You remember how, back in the day, you could take your worn-down shoes to a strange little bloke in a brown coat in a dingy little shop somewhere and get them repaired? New soles, heels, that sort of thing. I have a vague memory of a bloke in Newbury who used to run one of these sort of businesses from a disused railway carriage in a siding at Newbury railway station, along with the usual key-cutting and shoelace-selling, plus probably bestiality and serial killing I shouldn't wonder.

Of course this sort of business still exists, it's just that they're generally branches of Timpson's and therefore a bit more well-lit and fragrant and respectable. I am delighted to be able to tell you that Timpson's have an online shop where you can not only buy the usual shoelaces but also, fantastically, segs. I had no idea you could still get them.

Anyway, the point of all this is that these places are all well and good (apart from the bestiality and serial killing) for classic shoes with the leather and hard rubber soles, but many of today's hip and happening modern shoes have softer rubber soles which you can't really nail a replacement heel (or segs) to. Here's an example: my much-loved Petroleum suede loafers. Nothing wrong with them in the uppers department, but many years of wear and tear have taken their toll on the heels, as you can see. But what to do? As I say, nailing a spare heel on isn't going to work.

Fortunately help is at hand from the totally awesome and gnarly world of skateboarding. It turns out that the abrasive top surface of the modern skateboard, designed to stop you from sliding off when executing a reverse 720 goofy nosebone tail grab, or something like that, is a bit hard on the old Vans, and so something is needed to repair the associated wear and tear. And that something is: Shoe Goo! Available from many respectable online retail outlets, including SkateSlime and Amazon. In theory, as well as being good for sticking flappy bits of sole down and filling holes, Shoe Goo can also be used to rebuild worn soles back up to their former dimensions.

So I had an experimental initial application, during the course of which it became clear that a) it does go impressively hard and rubbery once dry, but b) it's quite runny before that, and that therefore some sort of temporary supporting structure would be required to build the heels back up. A bit of masking tape ought to do it. You'll need an applicator (and they don't supply one with the goo); I'd suggest a lolly stick or one of those little plastic spatulas you get with Araldite.

Run the tape round the heels, press it on, then pipe the goo into the required areas.

Results: not half bad actually. As you can see there's still room for improvement, though, particularly with the shoe on the left.

So, take two, same drill.

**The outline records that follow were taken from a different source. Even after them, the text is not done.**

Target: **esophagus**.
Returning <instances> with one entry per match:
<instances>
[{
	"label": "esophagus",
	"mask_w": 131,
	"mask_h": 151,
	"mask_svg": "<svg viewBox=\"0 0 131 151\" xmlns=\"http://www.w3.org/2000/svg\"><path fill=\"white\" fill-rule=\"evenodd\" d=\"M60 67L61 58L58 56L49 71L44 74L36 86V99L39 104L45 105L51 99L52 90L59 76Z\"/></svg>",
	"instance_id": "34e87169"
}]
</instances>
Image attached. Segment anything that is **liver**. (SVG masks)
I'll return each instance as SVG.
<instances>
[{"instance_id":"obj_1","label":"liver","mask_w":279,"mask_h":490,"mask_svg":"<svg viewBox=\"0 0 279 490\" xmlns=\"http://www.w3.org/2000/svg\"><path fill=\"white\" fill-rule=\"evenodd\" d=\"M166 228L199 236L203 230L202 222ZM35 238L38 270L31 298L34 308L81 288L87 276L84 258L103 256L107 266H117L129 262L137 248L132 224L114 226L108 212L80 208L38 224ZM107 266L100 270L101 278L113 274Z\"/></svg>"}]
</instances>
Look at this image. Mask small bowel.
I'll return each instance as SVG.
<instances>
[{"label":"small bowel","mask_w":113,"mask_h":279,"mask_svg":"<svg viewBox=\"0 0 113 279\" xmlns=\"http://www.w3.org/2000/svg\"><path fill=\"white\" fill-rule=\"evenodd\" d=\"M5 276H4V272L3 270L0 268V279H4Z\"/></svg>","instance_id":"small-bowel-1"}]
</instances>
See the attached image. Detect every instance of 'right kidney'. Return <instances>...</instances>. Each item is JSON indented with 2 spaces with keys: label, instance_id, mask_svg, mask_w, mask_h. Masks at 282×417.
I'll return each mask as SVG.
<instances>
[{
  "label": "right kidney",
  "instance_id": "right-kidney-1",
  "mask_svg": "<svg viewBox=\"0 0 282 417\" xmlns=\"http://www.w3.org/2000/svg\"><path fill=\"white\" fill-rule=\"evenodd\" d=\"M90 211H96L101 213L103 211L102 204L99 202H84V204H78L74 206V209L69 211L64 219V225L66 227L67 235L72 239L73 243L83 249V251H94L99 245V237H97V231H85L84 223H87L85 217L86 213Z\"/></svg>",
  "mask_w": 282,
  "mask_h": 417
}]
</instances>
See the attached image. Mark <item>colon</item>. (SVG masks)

The stuff dries sufficiently to remove the tape within 24 hours, but another day or two before actually wearing the shoes is probably prudent.The weird shiny transparent look soon scuffs up once you walk around a bit.

For total future peace of mind you could of course embed some segs in the still-soft goo. Maybe next time.


The Black Rabbit said...

You always were the Imelda bleedin Marcos of Bristol...

electrichalibut said...

To beef air, Imelda bleedin Marcos would have just bought a new pair of shoes. And I did have a bit of a purge before we moved house. And I got rid of some shoes as well, hahahahaha.